■ **EXTRACTED ENTRIES**
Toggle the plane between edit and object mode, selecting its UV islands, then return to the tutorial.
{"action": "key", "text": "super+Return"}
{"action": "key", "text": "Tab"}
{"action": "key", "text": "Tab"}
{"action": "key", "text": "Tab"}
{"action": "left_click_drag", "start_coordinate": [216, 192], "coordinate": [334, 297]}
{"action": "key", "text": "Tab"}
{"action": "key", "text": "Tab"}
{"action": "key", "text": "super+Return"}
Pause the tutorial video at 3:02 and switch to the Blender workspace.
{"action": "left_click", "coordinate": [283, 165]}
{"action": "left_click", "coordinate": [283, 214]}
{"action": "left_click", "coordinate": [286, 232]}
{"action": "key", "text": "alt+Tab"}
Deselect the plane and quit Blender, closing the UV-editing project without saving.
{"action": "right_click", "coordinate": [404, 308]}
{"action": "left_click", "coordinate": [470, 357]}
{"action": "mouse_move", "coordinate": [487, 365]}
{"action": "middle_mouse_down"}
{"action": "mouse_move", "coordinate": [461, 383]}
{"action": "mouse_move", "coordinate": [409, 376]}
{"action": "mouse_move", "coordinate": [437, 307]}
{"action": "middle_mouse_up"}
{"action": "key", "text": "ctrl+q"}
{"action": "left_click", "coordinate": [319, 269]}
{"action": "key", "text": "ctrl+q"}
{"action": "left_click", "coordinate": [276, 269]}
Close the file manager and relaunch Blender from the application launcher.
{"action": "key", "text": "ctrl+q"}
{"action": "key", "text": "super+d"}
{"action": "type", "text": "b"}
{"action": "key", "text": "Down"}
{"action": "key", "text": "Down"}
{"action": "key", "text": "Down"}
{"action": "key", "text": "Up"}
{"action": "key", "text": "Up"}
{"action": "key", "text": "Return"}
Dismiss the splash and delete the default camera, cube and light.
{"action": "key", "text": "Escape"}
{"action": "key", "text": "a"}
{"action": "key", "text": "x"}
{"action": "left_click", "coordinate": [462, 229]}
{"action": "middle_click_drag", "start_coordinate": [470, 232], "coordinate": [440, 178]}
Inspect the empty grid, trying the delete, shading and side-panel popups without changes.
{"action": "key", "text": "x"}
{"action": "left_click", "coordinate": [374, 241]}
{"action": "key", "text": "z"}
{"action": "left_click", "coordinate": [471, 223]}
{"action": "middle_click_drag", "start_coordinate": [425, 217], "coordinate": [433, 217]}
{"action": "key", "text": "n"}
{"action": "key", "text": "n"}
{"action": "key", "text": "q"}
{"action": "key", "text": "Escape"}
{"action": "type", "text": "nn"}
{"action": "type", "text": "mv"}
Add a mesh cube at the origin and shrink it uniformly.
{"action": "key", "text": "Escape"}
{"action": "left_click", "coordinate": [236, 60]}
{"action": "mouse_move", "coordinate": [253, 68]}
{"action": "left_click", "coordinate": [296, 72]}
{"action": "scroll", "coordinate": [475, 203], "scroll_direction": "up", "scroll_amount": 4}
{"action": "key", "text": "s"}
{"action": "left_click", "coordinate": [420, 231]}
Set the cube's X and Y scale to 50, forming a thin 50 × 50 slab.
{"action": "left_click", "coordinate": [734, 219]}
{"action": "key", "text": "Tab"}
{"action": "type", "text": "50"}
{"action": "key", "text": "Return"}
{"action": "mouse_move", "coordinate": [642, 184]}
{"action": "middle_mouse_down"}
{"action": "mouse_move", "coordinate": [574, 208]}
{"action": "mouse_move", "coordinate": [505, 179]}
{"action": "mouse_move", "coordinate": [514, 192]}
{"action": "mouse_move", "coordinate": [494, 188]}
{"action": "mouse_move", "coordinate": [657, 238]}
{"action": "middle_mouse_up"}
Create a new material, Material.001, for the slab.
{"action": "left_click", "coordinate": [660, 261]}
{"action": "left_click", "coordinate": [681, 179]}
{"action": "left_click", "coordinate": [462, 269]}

■ **TASK TO COMPLETE**
Copy every line from the records above that contains the word "Blender".

■ **PROBLEM SOLUTION**
Pause the tutorial video at 3:02 and switch to the Blender workspace.
Deselect the plane and quit Blender, closing the UV-editing project without saving.
Close the file manager and relaunch Blender from the application launcher.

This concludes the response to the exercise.